Whitehall has designs on road safety shift

 
The Government has indicated that safe road design could form the bedrock of the post-2010 road safety strategy.

The Road Safety Foundation earlier this month launched a new campaign calling on the Government to make safe road infrastructure programmes central to the post-2010 strategy (Surveyor, 10 July).

This could save 10,000 deaths and serious injuries a year, and £6bn to the economy, it claims.

Road safety minister, Jim Fitzpatrick, this week told the transport select committee he did not accept all of the foundation’s calculations, ‘but there certainly was a very strong cost benefit-analysis case put forward’, which the Government was looking closely at.

He said safe road design ‘could very well be a key plank in the post-2010 strategy, as well as looking at what can be done in the short term to improve roads’.

He added: ‘There is a very clear need for us to look at that, and to see how strongly we place it in our future strategy.’ The minister also said the ‘impressive’ 28% drop in child accidents was likely to be due to the increased roll out of 20mph zones.

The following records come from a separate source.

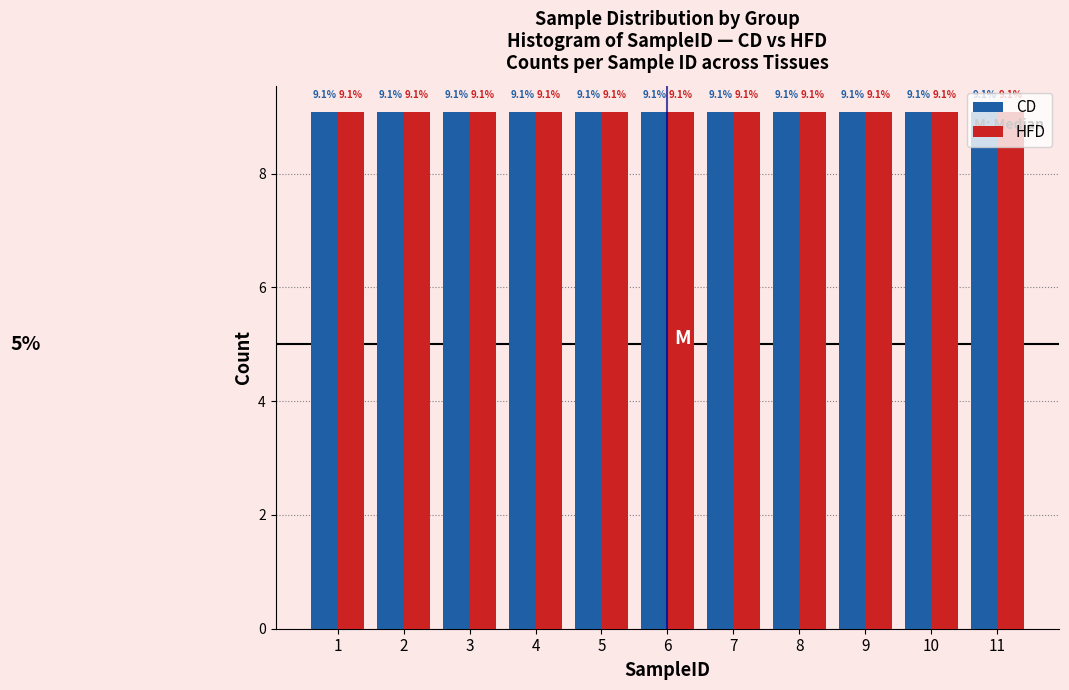

Reading left to right, transcribe this chart: for each range on the x-axis, give the height of each series' bar.

0.5 to 1.5: CD=9.1	HFD=9.1
1.5 to 2.5: CD=9.1	HFD=9.1
2.5 to 3.5: CD=9.1	HFD=9.1
3.5 to 4.5: CD=9.1	HFD=9.1
4.5 to 5.5: CD=9.1	HFD=9.1
5.5 to 6.5: CD=9.1	HFD=9.1
6.5 to 7.5: CD=9.1	HFD=9.1
7.5 to 8.5: CD=9.1	HFD=9.1
8.5 to 9.5: CD=9.1	HFD=9.1
9.5 to 10.5: CD=9.1	HFD=9.1
10.5 to 11.5: CD=9.1	HFD=9.1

The Government does not have the data to hand yet, but it would reinforce guidance to local authorities ‘were it to be the case’ that 20mph zones were mainly responsible for ‘this minor success’.

He said the Government was seeking data from local authorities which had introduced it ‘wholesale’, such as Portsmouth and Hull. In areas where 20mph speed limits have been introduced effectively, with physical restrictions, there has been a 67% reduction in child accidents, he said.